Владимир хотел написать Оле из госпиталя, конечно, не о том, что был ранен, а так… просто, но писать было больно, да и почерк выходил ужасный. Напишешь четыре строчки, а лоб уже покрыт потом, губы искусаны, и времени уходит столько, что уже целое письмо можно было бы написать. Просить писать кого-то постороннего не хотелось. Пробовал справиться сам левой рукой – выходили каракули, которых даже дети в начале обучения не пишут. В конце концов, Владимир решил подождать с письмом до той поры, пока рука хоть немного заживёт.
А заживала она плохо, начала вдруг опухать, становясь пунцовой, и однажды, на очередной перевязке, доктор, оперировавший его, осмотрев рану и замерив после этого Владимиру температуру, которая поднялась, нахмурился и спросил:
– Что же вы не жалуетесь на боли?
Владимир хотел было сказать, что особых болей нет, но встретившись глазами с проницательным взглядом хирурга, почувствовал себя юлящим школьником и сразу признался, что уже несколько дней как возникло болезненное подёргивание и пульсирование в руке, особенно по ночам.
– Здесь не место для героического терпения, – сказал на это недовольно хирург. – Или хотите без руки остаться? Это я вам могу обеспечить.
Швы на руке Владимира были вскрыты, рана повторно прочищена.
Вечерами он стал выходить на улицу подышать воздухом, прогуливался по тропинкам небольшого госпитального сада. Когда он сидел однажды на скамейке в дальней части аллеи, к нему подошёл незнакомый ему постоялец госпиталя, отделившийся от группы, сидевшей у другого крыла здания.
– Извиняюсь, не знаю вашего звания, но ведь вы офицер?
– Офицер, мичман.
– Значит, не ошибся, – улыбнулся больной. – Разрешите обратиться, сигнальщик крейсера «Забияка», матрос Ласточкин, – представился он. – Ваше благородие, будьте любезны, расскажите, как теперь жизня наша флотская устроена, после того, как царя свалили. Мы тут с товарищами уже третий месяц в изоляции, – улыбнулся матрос, – слышали только, что революция была, да Временное правительство у власти теперь, а что оно значит – непонятно.
От дальних скамеек к ним направились товарищи сигнальщика, завидев, что беседа его с Владимиром завязалась. Один из них проворно скакал на костылях, держа полусогнутой левую ногу.
– Не «благородие» я теперь для вас, – сказал Владимир, когда они приблизились.

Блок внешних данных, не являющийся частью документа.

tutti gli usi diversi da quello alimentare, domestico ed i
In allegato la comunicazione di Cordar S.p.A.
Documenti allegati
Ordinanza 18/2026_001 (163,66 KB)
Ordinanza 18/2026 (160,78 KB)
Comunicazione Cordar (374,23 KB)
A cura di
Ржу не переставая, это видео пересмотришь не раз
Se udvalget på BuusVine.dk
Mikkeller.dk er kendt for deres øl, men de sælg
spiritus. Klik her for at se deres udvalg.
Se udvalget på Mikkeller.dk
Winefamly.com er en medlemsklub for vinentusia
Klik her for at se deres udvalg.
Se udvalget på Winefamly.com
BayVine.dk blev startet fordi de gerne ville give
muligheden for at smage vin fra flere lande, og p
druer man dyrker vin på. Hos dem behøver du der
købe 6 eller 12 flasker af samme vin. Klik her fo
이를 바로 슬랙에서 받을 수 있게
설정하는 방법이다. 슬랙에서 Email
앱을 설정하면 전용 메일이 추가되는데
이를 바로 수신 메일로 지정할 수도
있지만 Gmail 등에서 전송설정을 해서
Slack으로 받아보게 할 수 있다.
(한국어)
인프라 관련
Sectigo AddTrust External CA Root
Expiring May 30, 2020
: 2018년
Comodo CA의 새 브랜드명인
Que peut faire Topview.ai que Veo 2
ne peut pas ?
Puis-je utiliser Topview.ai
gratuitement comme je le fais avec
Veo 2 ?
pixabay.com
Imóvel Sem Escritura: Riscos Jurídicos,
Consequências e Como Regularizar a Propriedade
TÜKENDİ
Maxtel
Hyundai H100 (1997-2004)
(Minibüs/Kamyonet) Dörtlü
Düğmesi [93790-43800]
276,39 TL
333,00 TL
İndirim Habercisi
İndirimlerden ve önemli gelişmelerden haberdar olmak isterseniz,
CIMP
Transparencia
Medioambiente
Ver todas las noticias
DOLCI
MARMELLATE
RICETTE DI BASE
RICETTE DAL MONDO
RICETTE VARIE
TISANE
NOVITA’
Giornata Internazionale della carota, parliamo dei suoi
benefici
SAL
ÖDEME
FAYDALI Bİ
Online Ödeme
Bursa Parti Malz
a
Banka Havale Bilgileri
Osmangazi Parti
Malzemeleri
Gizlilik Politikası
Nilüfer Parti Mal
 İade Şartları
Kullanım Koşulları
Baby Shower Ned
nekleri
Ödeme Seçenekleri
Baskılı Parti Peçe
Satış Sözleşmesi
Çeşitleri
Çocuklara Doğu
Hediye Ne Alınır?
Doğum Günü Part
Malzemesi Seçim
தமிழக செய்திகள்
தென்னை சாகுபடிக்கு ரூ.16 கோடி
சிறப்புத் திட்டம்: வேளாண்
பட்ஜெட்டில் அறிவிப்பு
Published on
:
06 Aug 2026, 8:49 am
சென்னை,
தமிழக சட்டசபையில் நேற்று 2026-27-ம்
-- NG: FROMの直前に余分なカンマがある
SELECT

– А кто же? – удивились матросы, и Владимир убедился, что они действительно в совершенном неведении: ведь нынче в матросской среде церемониться с офицерами стало даже позорным.
– Господин… Господин мичман, лейтенант, старший лейтенант и так далее. А что касается службы, то ничего не изменилось. Всё, как прежде. Наше с вами дело – военное, – ответил он, как отвечал и матросам у себя на корабле. – А политикой пусть дипломаты занимаются.
Правда, Владимир не стал говорить, что в Гельсингфорсе множество офицеров и сам командующий Балтийским Флотом стали жертвами обезумевших матросов.